SELECTED TEXT:
--

Some we borrowed, some we stole, and one we came up with by ourselves. From building an airport in South Dallas to a minor league baseball team to creating a red-light district (seriously), these are five ideas that can make Dallas better.
By D Magazine |

ONE: Build Another Airport
DFW
Airport has long been the area’s economic engine, and a $2.6 billion
investment in its infrastructure will make sure it runs smoothly well
into the future. But as the population of Dallas-Fort Worth continues
to grow during the next few decades, one international airport isn’t
going to be enough. Like London and Paris, Dallas needs two. (Love
Field lacks the acreage to be a viable option.)

--

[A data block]
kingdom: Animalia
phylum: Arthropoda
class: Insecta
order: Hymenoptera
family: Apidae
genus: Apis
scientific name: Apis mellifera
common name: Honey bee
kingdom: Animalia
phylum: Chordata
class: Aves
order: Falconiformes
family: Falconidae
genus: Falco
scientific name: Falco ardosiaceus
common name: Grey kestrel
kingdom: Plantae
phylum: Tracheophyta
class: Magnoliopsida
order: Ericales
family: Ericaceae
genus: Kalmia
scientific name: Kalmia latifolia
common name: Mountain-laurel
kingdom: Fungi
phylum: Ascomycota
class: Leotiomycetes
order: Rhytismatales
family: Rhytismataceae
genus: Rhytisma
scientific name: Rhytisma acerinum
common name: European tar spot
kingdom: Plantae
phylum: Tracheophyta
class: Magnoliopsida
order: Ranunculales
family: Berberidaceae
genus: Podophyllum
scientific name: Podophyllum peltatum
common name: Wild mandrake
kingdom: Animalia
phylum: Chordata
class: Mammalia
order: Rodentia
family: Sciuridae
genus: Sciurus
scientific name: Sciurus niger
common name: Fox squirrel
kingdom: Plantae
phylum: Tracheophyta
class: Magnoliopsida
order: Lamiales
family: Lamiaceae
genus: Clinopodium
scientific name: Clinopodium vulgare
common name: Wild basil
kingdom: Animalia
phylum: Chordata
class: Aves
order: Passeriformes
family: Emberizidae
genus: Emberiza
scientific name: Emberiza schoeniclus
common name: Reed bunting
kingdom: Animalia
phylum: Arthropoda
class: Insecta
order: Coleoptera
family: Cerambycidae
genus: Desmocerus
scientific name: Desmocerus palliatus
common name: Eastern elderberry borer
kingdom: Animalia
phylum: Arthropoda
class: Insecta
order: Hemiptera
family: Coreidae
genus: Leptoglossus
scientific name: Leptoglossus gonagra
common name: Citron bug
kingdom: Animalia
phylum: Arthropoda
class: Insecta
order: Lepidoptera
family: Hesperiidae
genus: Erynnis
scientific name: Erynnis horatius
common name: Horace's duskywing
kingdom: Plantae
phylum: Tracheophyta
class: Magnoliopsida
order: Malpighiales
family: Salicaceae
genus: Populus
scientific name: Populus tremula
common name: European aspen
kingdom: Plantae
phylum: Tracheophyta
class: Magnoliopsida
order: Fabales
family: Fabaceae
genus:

--

PROBLEMS AND TASKS:
1. For each statement below, say whether it agrees with the text about ideas for Dallas, answering yes or no and quoting the words of the text that decide it. (a) The text says Love Field has enough room to serve as the second airport. (b) The text compares Dallas to London and Paris. (c) The text presents six ideas for the city.
2. Carry on the text about ideas for Dallas from where it stops.

EXERCISE RESULTS:
1. (a) No: "Love Field lacks the acreage to be a viable option." (b) Yes: "Like London and Paris, Dallas needs two." (c) No: "these are five ideas that can make Dallas better."

2.
Renowned urban
planner Antonio Di Mambro noted as much about three years ago and
suggested the creation of a regional air transportation authority or
commission. He also proposed that an airport be built in an area west
of Waxahachie, between interstates 35E and 35W. Right theory, wrong
location. The new airport must not only spur growth in South Dallas,
but it also must be easily accessed from the Telecom Corridor. We
suggest southeast Dallas. —Adam McGill

TWO: Start a Minor League Baseball Team
Wouldn’t
it be nice to sit in a cozy little baseball stadium on a hot night in
Dallas, enjoying a cold beer and a hot dog, the Dallas skyline
shimmering in the background, and not have to drop a few hundred bucks
to do it? Carl Bell wants to make it happen.

In Fort Worth,
Bell spent $8 million of his own money to rebuild LaGrave Field for his
Fort Worth Cats, a minor league team. Last summer, the team drew about
3,700 fans per game and turned a healthy profit, and Fort Worth has
already seen a revitalization in the neighborhood around the ballpark.
The Frisco RoughRiders also have done well, drawing more than 9,000 a
game. Bell, who owns the territorial rights for a Dallas franchise in
the 10-team independent Central Baseball League, believes it would work
here, too.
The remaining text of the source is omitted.